GUYLAINE GOULFIER,
auteure spécialisée en protection des végétaux, jardine dans l’Yonne
Le chaulage est censé détruire les insectes et empêcher les maladies (moniliose, cloque, tavelure…). Or, aucune spore de ces maladies des fruitiers n’hiverne dans les troncs des arbres. Donc chauler n’a aucun impact sur leur apparition. Quant aux larves de carpocapse, aux acariens, aux cochenilles qui effectivement peuvent hiverner dans les troncs, la méthode traditionnelle de lutte ou « traitement d’hiver » à base d’huile se révèle plus naturelle que la chaux. L’huile va recouvrir et asphyxier les oeufs, larves et insectes hivernants. L’huile pénètre et s’insinue dans les interstices des troncs alors que la chaux agit superficiellement, par contact, en brûlant. Le chaulage des troncs n’a jamais montré assez d’efficacité pour que les producteurs (ceux d’aujourd’hui comme ceux d’autrefois) perdent leur temps à l’utiliser. Vous doutez quand même ? Expérimentez ! Mais faites-le objectivement : en comparant les taux d’attaques sur les arbres chaulés et non chaulés. De plus, pour le jardinier, manipuler de la chaux n’est pas sans risque. Très fine,elle s’élève en nuage lorsqu’on la verse dans un seau. Ces microparticules peuvent assécher la peau, brûler les yeux, les muqueuses, les voies respiratoires. Même toute prête sous forme liquide, elle doit être manipulée avec précaution. Pour l’écosystème « arbre », badigeonner à la chaux demande le récurage préalable des troncs pour détruire les lichens et les mousses. Ceux-ci ne sont pourtant pas néfastes aux arbres et sont très certainement en symbiose avec eux.
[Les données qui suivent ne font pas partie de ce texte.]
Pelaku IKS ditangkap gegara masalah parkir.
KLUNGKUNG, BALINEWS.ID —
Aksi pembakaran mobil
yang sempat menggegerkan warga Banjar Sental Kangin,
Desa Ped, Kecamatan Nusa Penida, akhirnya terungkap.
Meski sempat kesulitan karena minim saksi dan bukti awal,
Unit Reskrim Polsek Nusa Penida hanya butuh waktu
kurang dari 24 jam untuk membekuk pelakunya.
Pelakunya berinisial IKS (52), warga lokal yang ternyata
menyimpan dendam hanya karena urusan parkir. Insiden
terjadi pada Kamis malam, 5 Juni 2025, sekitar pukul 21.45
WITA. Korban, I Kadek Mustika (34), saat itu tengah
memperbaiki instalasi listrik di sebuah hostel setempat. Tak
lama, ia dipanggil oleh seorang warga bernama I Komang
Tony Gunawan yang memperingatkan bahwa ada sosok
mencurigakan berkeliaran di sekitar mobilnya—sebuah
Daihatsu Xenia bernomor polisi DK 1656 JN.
Ce nettoyage et le chaulage qui suit détruisent tout un monde (faune, flore, micro-organismes) qui participe à la régulation des ravageurs et maladies des arbres. À l’heure où la permaculture nous invite à respecter les équilibres naturels et à raisonner nos interventions et leurs nécessités, le chaulage en est une négation, remettant à l’honneur l’envie de « faire propre » de nos aïeux. Les troncs lisses et blancs des fruitiers chaulés tranchent remarquablement sur les troncs vivants des arbres qu’on laisse s’épanouir.